The problem |
Go to the line containing "none; stroke-linecap: round;" in the records below and print it and every following line exactly, on through the line containing "#494541; stroke-width: 18", then stop.

▶

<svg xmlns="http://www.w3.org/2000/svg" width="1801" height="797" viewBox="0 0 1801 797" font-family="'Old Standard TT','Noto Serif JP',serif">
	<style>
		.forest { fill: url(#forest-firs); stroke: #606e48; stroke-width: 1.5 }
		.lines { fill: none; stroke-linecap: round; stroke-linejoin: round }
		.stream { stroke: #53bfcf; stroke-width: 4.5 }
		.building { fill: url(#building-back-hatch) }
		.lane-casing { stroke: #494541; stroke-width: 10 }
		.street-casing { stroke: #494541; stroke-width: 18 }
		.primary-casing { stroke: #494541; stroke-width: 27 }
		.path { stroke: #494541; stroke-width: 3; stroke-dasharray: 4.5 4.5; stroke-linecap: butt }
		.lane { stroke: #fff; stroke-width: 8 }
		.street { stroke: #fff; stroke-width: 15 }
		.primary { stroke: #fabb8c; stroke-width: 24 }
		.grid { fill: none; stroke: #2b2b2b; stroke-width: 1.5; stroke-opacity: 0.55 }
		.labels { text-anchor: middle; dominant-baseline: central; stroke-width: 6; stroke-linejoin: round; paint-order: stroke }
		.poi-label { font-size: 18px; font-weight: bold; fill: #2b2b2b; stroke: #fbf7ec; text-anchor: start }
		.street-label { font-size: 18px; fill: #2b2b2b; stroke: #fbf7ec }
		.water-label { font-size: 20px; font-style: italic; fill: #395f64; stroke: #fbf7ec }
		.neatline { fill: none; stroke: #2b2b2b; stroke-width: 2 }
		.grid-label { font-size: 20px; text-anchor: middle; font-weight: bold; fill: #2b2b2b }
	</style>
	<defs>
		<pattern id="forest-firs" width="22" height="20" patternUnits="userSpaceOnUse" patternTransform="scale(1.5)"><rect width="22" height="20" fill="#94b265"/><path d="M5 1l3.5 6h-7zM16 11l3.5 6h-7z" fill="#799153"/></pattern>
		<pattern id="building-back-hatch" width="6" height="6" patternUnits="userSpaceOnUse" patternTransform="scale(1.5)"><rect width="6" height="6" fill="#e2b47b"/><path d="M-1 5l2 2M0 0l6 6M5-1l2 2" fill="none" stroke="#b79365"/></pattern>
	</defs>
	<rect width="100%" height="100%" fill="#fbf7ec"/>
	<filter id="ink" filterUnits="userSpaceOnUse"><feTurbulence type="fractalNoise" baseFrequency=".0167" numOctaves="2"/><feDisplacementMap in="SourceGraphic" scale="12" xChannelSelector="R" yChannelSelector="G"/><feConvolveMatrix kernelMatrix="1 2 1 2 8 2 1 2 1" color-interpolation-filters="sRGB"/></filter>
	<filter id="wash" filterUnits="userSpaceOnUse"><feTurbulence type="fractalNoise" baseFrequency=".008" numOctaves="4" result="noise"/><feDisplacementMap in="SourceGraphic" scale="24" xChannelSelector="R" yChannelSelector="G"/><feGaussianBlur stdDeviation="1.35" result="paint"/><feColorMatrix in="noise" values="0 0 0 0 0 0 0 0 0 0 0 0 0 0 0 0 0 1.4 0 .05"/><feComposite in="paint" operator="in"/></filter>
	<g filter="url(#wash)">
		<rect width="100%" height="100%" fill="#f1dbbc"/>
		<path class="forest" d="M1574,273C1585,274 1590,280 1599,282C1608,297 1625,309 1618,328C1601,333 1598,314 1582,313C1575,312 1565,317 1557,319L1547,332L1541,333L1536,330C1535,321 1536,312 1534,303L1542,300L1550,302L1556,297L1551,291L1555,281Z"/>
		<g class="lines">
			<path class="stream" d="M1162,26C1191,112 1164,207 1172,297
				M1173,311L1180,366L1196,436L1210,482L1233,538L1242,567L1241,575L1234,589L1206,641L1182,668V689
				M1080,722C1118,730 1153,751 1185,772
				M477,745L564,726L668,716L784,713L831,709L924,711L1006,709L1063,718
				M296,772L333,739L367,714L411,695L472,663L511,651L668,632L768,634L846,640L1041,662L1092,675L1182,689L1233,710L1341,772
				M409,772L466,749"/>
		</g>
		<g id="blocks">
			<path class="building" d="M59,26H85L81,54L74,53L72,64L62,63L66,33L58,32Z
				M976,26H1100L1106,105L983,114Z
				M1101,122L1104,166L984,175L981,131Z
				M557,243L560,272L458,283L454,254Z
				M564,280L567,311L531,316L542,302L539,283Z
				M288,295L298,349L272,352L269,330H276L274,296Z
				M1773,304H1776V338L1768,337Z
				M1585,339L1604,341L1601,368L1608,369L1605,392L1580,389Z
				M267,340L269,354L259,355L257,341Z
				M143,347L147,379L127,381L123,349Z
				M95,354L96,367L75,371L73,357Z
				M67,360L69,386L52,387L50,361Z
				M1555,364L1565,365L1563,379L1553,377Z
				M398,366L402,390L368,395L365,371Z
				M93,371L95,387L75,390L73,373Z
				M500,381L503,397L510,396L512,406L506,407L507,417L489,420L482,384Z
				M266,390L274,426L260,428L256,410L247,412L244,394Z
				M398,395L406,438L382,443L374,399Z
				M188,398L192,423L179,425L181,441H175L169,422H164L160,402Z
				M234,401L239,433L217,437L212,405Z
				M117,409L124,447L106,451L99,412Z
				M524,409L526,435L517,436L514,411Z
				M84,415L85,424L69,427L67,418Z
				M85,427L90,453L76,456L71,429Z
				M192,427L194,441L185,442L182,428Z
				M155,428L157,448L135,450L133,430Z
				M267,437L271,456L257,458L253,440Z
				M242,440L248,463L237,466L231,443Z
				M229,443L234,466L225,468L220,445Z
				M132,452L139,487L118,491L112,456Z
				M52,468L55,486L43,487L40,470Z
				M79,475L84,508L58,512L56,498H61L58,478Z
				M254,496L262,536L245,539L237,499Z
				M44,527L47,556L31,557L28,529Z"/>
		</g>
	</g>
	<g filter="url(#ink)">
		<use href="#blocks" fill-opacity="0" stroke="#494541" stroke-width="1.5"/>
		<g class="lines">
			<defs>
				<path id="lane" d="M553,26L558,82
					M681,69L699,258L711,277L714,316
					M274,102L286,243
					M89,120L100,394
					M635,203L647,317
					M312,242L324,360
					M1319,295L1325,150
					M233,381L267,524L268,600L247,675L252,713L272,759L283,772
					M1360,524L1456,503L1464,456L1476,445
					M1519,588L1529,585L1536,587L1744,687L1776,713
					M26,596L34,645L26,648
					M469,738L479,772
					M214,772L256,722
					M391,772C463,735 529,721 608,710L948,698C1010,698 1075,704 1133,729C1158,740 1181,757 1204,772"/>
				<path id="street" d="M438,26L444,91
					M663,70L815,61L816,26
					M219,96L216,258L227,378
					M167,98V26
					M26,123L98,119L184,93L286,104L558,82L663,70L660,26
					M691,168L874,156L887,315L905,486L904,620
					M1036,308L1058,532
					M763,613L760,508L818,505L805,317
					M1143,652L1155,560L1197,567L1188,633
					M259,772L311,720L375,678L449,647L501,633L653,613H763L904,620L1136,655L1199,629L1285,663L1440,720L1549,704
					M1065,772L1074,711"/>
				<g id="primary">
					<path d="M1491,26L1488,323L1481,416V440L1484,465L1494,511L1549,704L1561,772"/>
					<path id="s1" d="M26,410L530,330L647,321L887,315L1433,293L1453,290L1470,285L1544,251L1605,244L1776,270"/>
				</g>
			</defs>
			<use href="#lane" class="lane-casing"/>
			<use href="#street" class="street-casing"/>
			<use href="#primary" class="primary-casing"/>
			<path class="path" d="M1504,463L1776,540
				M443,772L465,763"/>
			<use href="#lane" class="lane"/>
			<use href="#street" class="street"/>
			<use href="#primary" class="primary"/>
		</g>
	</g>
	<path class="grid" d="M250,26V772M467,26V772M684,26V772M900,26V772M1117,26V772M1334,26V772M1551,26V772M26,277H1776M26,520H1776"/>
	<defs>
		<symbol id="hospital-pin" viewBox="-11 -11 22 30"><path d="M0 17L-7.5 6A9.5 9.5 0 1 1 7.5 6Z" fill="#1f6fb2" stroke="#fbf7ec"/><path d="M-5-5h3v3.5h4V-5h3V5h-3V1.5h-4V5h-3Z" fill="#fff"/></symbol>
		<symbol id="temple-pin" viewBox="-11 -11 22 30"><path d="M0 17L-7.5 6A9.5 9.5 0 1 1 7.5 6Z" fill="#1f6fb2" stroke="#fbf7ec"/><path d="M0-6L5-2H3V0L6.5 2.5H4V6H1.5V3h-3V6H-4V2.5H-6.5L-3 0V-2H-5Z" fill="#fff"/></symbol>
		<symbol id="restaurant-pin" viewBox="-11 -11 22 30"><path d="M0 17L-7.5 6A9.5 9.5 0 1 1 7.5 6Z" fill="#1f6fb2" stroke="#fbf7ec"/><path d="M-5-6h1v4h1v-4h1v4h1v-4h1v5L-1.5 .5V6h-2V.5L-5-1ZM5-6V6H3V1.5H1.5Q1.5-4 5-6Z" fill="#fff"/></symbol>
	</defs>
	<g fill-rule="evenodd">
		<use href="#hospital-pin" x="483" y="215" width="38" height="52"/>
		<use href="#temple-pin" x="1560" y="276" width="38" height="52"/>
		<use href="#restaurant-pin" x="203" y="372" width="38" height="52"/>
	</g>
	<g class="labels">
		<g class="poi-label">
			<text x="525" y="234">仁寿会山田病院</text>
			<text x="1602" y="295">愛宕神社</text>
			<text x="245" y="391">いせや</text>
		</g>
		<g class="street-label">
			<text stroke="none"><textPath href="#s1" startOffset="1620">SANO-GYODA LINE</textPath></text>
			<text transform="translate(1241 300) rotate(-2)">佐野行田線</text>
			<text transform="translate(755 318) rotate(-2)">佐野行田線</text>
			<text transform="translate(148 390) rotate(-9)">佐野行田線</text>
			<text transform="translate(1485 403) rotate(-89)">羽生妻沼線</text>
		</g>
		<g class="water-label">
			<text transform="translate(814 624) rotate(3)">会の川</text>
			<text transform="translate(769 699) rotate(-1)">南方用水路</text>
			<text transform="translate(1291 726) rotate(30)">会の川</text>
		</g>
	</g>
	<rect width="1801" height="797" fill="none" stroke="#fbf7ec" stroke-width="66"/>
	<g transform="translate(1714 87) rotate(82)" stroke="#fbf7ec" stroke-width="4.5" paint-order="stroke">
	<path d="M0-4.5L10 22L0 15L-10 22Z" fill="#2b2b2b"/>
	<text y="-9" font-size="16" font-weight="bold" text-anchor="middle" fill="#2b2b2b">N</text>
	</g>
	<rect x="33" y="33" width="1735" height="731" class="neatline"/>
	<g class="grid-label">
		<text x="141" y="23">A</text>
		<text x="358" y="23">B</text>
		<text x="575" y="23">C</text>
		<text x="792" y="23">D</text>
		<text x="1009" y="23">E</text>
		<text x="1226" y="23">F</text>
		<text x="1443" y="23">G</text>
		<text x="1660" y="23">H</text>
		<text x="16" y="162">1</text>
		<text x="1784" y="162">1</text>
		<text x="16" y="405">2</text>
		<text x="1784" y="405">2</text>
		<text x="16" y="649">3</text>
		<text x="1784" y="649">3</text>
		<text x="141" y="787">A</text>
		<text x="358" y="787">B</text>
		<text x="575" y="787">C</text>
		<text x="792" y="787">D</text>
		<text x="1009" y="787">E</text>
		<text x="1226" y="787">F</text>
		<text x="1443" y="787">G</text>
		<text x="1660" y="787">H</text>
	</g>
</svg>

◀

Result below |
		.lines { fill: none; stroke-linecap: round; stroke-linejoin: round }
		.stream { stroke: #53bfcf; stroke-width: 4.5 }
		.building { fill: url(#building-back-hatch) }
		.lane-casing { stroke: #494541; stroke-width: 10 }
		.street-casing { stroke: #494541; stroke-width: 18 }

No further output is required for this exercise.